Sonda per oscilloscopio isolata

Per quanto sia desiderabile, è difficile giustificare il costo di un oscilloscopio con ingressi elettricamente isolati per un semplice utilizzo personale. Anche le sonde differenziali, che consentono entro certi limiti la misura di tensioni senza necessitare di un riferimento verso massa, comportano spesso un costo per l'utente privato addirittura superiore a quello dell'oscilloscopio stesso. Cosa possiamo allora fare se, per ragioni di sicurezza o per la natura specifica di una particolare applicazione, siamo costretti ad utilizzare delle sonde isolate? Scopriamolo insieme con il progetto descritto nell'articolo.

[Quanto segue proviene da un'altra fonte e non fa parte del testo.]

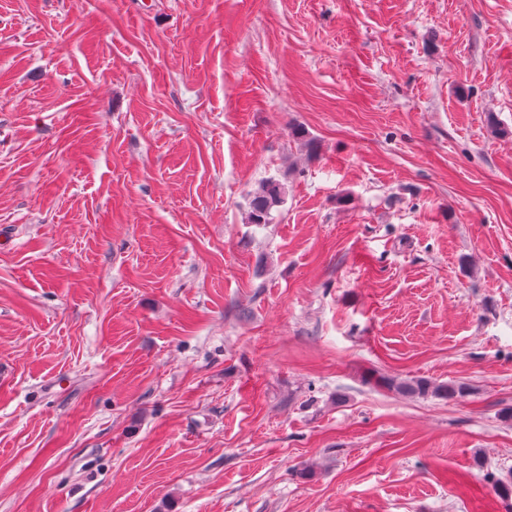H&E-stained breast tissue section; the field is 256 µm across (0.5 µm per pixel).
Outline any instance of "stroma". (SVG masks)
I'll list each match as a JSON object with an SVG mask.
<instances>
[{
    "label": "stroma",
    "instance_id": "stroma-1",
    "mask_svg": "<svg viewBox=\"0 0 512 512\" xmlns=\"http://www.w3.org/2000/svg\"><path fill=\"white\" fill-rule=\"evenodd\" d=\"M508 408L512 0H0V512H512ZM285 195V185L279 179L270 177L263 180L251 195L248 223L271 224L273 211L283 204ZM388 385L402 393L421 396L430 395L448 400L463 398L468 391L467 386L463 383H433L424 378L401 382L391 381Z\"/></svg>",
    "mask_w": 512,
    "mask_h": 512
}]
</instances>
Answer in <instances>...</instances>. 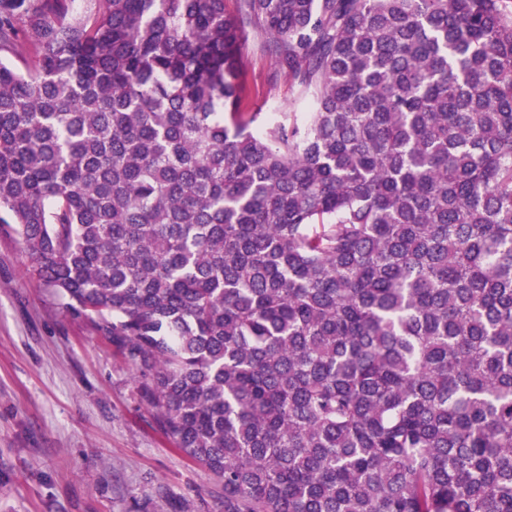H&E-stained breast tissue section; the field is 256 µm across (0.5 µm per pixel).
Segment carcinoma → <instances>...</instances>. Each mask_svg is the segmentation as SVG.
I'll return each instance as SVG.
<instances>
[{
  "mask_svg": "<svg viewBox=\"0 0 512 512\" xmlns=\"http://www.w3.org/2000/svg\"><path fill=\"white\" fill-rule=\"evenodd\" d=\"M70 4L0 0V229L224 512H512V0ZM241 57L244 65L245 85L249 92L250 112H260L259 123L280 120L288 115L298 120L305 117L308 105L299 97L295 87L288 79L280 77L272 80L274 64L265 55L256 42L249 39L241 45Z\"/></svg>",
  "mask_w": 512,
  "mask_h": 512,
  "instance_id": "carcinoma-1",
  "label": "carcinoma"
}]
</instances>
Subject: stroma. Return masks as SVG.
I'll return each mask as SVG.
<instances>
[{
    "label": "stroma",
    "instance_id": "35a3bbf8",
    "mask_svg": "<svg viewBox=\"0 0 512 512\" xmlns=\"http://www.w3.org/2000/svg\"><path fill=\"white\" fill-rule=\"evenodd\" d=\"M260 122L307 104L254 40L241 45ZM0 512H224V484L156 426L135 369L0 230Z\"/></svg>",
    "mask_w": 512,
    "mask_h": 512
}]
</instances>
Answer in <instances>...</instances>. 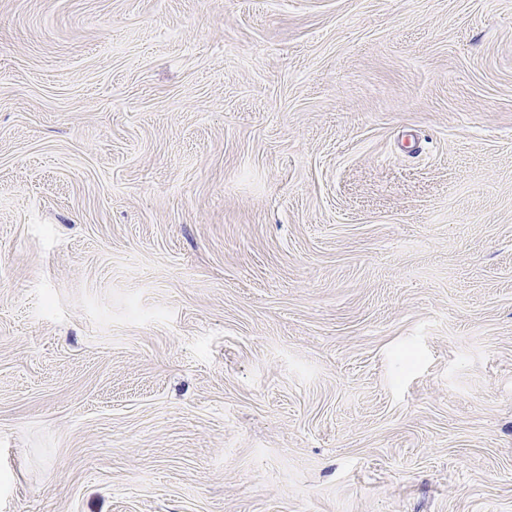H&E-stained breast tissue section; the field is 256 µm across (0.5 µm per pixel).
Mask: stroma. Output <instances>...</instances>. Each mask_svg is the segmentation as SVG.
<instances>
[{"label": "stroma", "instance_id": "1", "mask_svg": "<svg viewBox=\"0 0 512 512\" xmlns=\"http://www.w3.org/2000/svg\"><path fill=\"white\" fill-rule=\"evenodd\" d=\"M0 512H512V0H0Z\"/></svg>", "mask_w": 512, "mask_h": 512}]
</instances>
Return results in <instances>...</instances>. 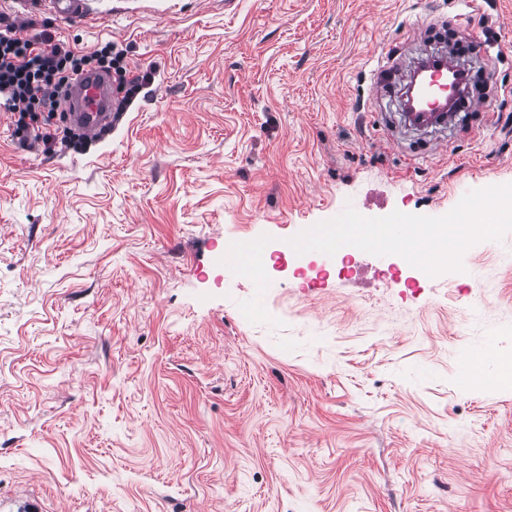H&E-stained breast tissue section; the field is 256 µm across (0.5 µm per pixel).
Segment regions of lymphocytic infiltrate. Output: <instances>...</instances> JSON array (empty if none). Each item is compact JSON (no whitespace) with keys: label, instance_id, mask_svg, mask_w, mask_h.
Segmentation results:
<instances>
[{"label":"lymphocytic infiltrate","instance_id":"lymphocytic-infiltrate-1","mask_svg":"<svg viewBox=\"0 0 512 512\" xmlns=\"http://www.w3.org/2000/svg\"><path fill=\"white\" fill-rule=\"evenodd\" d=\"M88 71L110 74L121 94L118 111L126 107L151 79L150 72L130 75L125 57L112 43L82 53L51 35H31L26 25L0 24V103L14 117L21 138L54 150L59 127L54 119L62 110L61 91L77 75Z\"/></svg>","mask_w":512,"mask_h":512}]
</instances>
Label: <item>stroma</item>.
Instances as JSON below:
<instances>
[{"instance_id":"obj_1","label":"stroma","mask_w":512,"mask_h":512,"mask_svg":"<svg viewBox=\"0 0 512 512\" xmlns=\"http://www.w3.org/2000/svg\"><path fill=\"white\" fill-rule=\"evenodd\" d=\"M30 33L123 50L111 134L46 153L0 112V512H512V231L429 277L227 266L345 206L439 217L512 183V0H0ZM492 119L414 130L373 73L442 24ZM394 130L388 143L378 120ZM447 142L428 154L429 141ZM401 266L403 282L373 278ZM466 331H459L462 314ZM225 260L235 267H249L252 271L253 281L258 290V294H262L265 288L263 281V253L258 249L249 252L241 250H231L225 255Z\"/></svg>"}]
</instances>
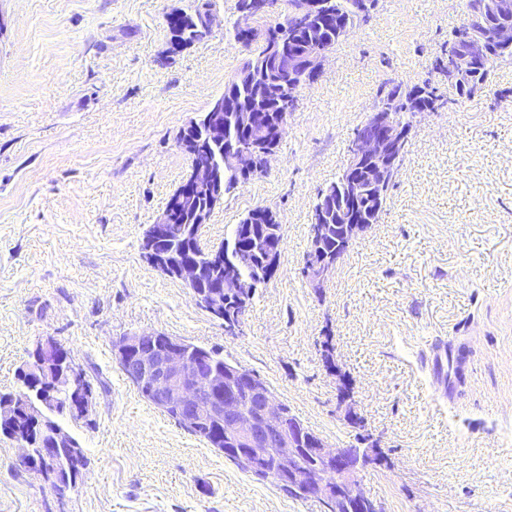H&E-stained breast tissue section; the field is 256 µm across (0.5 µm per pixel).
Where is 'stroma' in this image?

Trasformatori di isolamento

Un metodo molto utilizzato, nonchè relativamente economico, è quello di collegare l'oscilloscopio alla linea di rete alternata tramite un trasformatore di isolamento. In questo modo si esclude il filo protettivo di terra, eliminando il pericolo che un qualunque circuito venga collegato verso terra quando si collega la sonda. Ogni possibile rischio di corto circuito e possibile distruzione del circuito viene così eliminato. Tuttavia, un rischio evidente rimane, poichè i terminali della sonda potrebbero caricarsi a un potenziale elevato (ad esempio quello della linea di alimentazione alternata), mettendo a rischio l'incolumità di parti vitali dell'oscilloscopio. In particolare, i connettori BNC dei canali non utilizzati potrebbero essere interessati da questo fenomeno (e questi connettori, non protetti, potrebbero venire toccati accidentalmente). Quando si collegano infatti più sonde, anche queste possono diventare attive, e andrebbero quindi sistemate in modo tale da evitare ogni contatto accidentale con le stesse. Nel caso peggiore, queste sonde potrebbero essere collegate ad altri punti del circuito sotto misura, e provocare il corto circuito del trasformatore di isolamento. Per le ragioni menzionate in precedenza, il metodo basato sull'utilizzo del trasformatore di isolamento è affidabile solo per eseguire misure elettricamente isolate con un singolo canale, e solo in presenza di basse tensioni. Se si utilizzano due canali, con la maggiorparte degli oscilloscopi è possibile, in linea di principio, eseguire delle misure differenziali (ad esempio il canale 1 meno il canale 2), ma i collegamenti di ingresso dei canali pongono delle serie limitazioni, quali ad esempio il modo di reiezione comune. Ne consegue che il metodo del trasformatore di isolamento non dovrebbe rappresentare la prima scelta quando lo sperimentatore si accinge ad eseguire misure con alte tensioni.

Sonde differenziali

Le sonde differenziali rappresentano la seconda alternativa, in ordine di costo, adottabile per eseguire delle misure senza riferimento verso massa. L'immagine di Figura 1 mostra proprio lo schema di una tipica sonda differenziale. Il collegamento di ingresso consiste in un partitore di tensione (resistenze serie con valore elevato) su ciascuno degli ingressi positivo e negativo, insieme a una resistenza di valore più basso in parallelo con l'ingresso dell'amplificatore operazionale. Il collegamento di alta impedenza con gli ingressi assicura che, anche con elevati offset di tensione, soltanto una corrente molto piccola potrà scorrere attraverso le resistenze serie. Poichè in genere l'offset è lo stesso per entrambi gli ingressi, la differenza di tensione non disturba l'amplificatore operazionale. Il fattore limitante è in questo caso rappresentato dalla soppressione in modo comune dell'amplificatore operazionale, in quanto al crescere degli offset di tensione il range di reiezione in modo comune viene prima o poi superato. In ogni caso, il limite è rappresentato dalla tensione di alimentazione dell'amplificatore operazionale. A livello pratico, questi ultimi sono spesso alimentati con una tensione di ±4,5 V prodotta da batterie a 9V di tipo 6F22 (formato PP3). Conseguentemente, con un partitore di tensione di 10:1, la massima tensione che si può applicare agli ingressi del probe sarà pari a ±45 V. Aumentando il valore del partitore fino al rapporto 100:1, si potrebbe teoricamente arrivare a tensioni pari a ±450 V, e [...]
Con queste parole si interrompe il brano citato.